[Beignet] GROMACS on beignet

Fri Apr 1 10:45:31 UTC 2016

Hi Xiuli,

Apologies if I were not clear enough with my questions.

1. By saying that there is only 64K local memory, I assume you meant to
hint that this is a scarce resource. We use only ~2KB local memory per work
group required mostly for prefetching and reduction across work-group. By
disabling pre-fetching we could get this down to a minimum of about 800
bytes. However, do you expect that to help in any way? Is the hardware
capable of keeping in flight >30-32 waves of 64 threads?

Also, I think I'm lacking some detailed knowledge as I do not see how is
this related to the drm_intel_gem_bo_context_exec() issue.
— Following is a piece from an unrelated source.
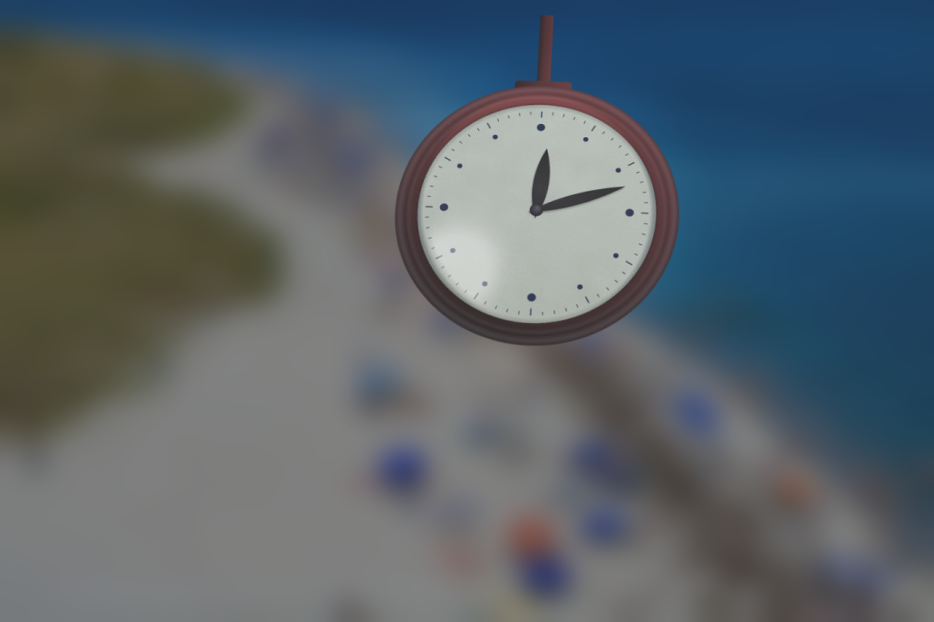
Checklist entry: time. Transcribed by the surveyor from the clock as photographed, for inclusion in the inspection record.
12:12
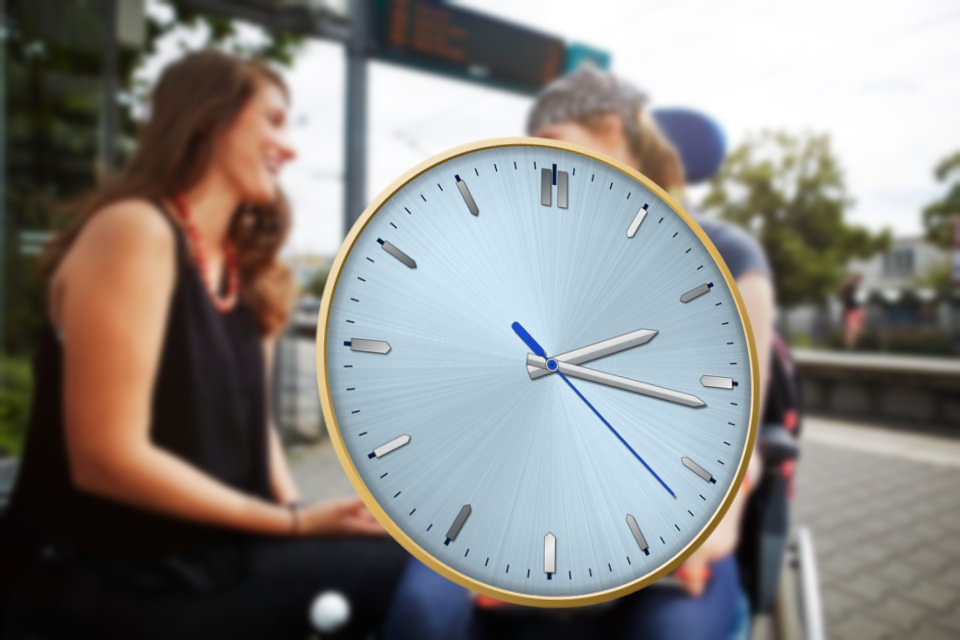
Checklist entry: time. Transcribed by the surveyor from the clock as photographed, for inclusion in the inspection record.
2:16:22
2. As mentioned above, I have local work size = 64 and rely on splitting
the work over the global grid (so small workloads will have 100s, large
ones 10000s larger global work size).

3. Do you mean that I should *not* expect concurrency between CPU and GPU
to be possible with beignet and clEnqueueWriteBuffer, clEnqueuereadBuffer,
and clEnqueueNDRangeKernel will exhibit blocking behavior?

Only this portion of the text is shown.